My name is Pam. I was born in San Francisco, California on May 18, 1943 (sixty years ago!) at St. Francis Hospital. I was the second and the last of the children born to my parents. I was raised in that beautiful city until the age of nine years, and then we migrated to the country 'for the good life'. Our new home was near a small town, called Elmira in California. Population: maybe five hundred!

Those years were wonderful and well remembered! I was fortunate enough to be able to ride my horse to school on occasion, to experience elementary education in a two-room school house, and to know the excitement of a real old fashioned barn dance. Pot luck dinners were frequent, and the best food in America was displayed; in those days women took such pride in the food they created and brought for their friends to enjoy. Fast food wasn't a word, and if anyone had said it, everyone would have just assumed that it meant, "Eat fast before it's all gone."   We did!

I married, had a total of six children, and all of them are raised now, even my little caboose, Jennie. My oldest is forty-one, and my youngest is now nineteen. After my fifth child was born, I decided to go back to school. At that time my youngest was just two years old, so I almost bit off more than I could chew! By hook or crook, I managed to graduate from a fine RN program at age thirty-eight, in 1981.

Over the years I've worked on hospital medical/surgical floors, adolescent psychiatric units, psychic trauma units, pediatric oncology departments, a physical rehabilitation hospital, and home health. Through my patients I experienced the whole gamut of emotions, from joy, total elation, worry, hope, hopelessness, sadness, pain, as well as grief.
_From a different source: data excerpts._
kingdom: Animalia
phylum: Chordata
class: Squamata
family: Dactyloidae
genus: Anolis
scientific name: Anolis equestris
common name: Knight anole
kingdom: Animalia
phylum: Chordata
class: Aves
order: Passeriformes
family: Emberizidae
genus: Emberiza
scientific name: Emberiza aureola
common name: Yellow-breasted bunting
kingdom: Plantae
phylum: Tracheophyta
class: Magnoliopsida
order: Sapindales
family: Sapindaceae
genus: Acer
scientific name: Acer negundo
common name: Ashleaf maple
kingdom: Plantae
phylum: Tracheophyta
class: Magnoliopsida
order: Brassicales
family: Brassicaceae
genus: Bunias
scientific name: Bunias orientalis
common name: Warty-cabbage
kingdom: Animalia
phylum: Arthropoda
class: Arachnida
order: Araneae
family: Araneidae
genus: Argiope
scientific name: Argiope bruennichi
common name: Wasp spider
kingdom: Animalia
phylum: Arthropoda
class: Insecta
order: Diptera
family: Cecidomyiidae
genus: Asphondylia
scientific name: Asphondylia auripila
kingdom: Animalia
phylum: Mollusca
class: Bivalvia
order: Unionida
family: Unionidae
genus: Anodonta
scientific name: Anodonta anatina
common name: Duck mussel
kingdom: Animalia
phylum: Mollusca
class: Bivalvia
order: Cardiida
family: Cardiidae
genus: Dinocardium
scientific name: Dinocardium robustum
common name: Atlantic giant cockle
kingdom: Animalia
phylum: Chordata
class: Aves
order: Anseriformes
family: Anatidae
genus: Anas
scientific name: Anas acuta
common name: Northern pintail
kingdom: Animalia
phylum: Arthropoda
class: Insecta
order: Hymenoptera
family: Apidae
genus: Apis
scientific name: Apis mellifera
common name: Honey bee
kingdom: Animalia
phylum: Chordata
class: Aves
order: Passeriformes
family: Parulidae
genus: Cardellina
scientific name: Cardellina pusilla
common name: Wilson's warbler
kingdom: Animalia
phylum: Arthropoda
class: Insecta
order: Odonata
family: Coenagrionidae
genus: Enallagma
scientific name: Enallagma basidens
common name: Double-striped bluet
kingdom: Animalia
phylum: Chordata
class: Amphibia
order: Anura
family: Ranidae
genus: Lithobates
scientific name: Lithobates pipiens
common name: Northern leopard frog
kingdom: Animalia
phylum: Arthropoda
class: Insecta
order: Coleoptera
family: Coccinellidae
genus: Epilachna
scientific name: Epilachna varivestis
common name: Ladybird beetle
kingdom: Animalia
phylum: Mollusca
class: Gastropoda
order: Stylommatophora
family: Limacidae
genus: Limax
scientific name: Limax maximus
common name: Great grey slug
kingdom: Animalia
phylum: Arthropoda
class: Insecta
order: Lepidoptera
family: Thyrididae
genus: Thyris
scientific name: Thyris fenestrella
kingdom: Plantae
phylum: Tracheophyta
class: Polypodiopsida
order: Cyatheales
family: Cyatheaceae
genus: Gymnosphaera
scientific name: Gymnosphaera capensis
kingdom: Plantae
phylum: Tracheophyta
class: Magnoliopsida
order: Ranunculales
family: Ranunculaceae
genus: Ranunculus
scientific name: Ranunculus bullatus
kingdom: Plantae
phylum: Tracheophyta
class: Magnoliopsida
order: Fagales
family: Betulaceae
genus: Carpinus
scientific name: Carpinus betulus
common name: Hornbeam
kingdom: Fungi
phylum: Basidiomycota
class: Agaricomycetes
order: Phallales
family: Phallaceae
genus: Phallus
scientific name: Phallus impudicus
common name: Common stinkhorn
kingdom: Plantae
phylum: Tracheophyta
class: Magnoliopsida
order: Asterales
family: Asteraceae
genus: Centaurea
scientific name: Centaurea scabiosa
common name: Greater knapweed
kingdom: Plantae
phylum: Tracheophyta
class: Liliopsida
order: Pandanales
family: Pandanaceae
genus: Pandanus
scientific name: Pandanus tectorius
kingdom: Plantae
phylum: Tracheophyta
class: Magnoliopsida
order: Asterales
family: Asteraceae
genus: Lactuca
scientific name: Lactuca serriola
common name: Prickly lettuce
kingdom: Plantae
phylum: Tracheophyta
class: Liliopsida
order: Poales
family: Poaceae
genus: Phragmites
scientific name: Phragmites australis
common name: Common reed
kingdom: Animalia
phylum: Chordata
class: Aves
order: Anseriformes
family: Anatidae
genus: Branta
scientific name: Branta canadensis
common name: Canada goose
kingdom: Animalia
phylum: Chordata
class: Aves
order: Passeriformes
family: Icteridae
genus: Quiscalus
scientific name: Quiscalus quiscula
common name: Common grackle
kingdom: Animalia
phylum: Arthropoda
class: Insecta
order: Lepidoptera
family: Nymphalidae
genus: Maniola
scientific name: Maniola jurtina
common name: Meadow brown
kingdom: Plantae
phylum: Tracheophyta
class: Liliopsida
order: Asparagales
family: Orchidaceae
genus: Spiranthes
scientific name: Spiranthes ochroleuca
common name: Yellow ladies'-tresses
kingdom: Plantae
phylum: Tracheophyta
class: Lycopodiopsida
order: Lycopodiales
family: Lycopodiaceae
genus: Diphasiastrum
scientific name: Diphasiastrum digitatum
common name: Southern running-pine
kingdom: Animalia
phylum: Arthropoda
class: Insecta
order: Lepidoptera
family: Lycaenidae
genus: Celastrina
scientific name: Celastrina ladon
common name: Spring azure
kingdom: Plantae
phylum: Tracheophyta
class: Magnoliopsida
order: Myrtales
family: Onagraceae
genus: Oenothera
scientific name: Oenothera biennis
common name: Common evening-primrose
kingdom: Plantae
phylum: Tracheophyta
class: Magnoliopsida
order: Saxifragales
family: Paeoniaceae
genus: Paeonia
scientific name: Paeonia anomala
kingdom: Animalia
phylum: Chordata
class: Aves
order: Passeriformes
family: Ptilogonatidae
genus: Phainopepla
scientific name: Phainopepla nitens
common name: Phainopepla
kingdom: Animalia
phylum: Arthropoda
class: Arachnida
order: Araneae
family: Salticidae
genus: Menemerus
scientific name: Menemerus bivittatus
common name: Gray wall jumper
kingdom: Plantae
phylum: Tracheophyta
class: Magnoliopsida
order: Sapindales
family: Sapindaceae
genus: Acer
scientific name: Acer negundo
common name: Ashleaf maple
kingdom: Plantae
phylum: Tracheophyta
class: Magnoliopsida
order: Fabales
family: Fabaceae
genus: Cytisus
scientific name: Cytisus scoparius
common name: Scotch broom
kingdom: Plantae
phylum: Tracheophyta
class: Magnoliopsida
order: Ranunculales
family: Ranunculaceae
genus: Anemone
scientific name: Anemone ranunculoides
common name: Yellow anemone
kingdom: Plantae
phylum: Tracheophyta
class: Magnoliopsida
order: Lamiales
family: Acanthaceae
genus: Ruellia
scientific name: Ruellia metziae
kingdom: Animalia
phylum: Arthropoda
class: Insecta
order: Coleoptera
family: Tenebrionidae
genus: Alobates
The 'professional wall' did not exist with me, and for that I am grateful. I think my patients knew that I truly loved them. I laughed and cried with them, and they knew that I was 'with them' for better or worse, richer or poorer, in sickness and in health, and for some of them, 'til death we did part. I retired from nursing about five years ago.

Today I live in a very small town in Idaho, and am single. I have thirteen grandchildren, have raised the last of my brood, and am enjoying my life immensely. I'm caught up in the world of graphics and design, and love the creative opportunities provided by my computer, the internet, and paper! If I die today, I'll have experienced the richest, fullest, most diversified life that I could ever have hoped for. I've been truly blessed.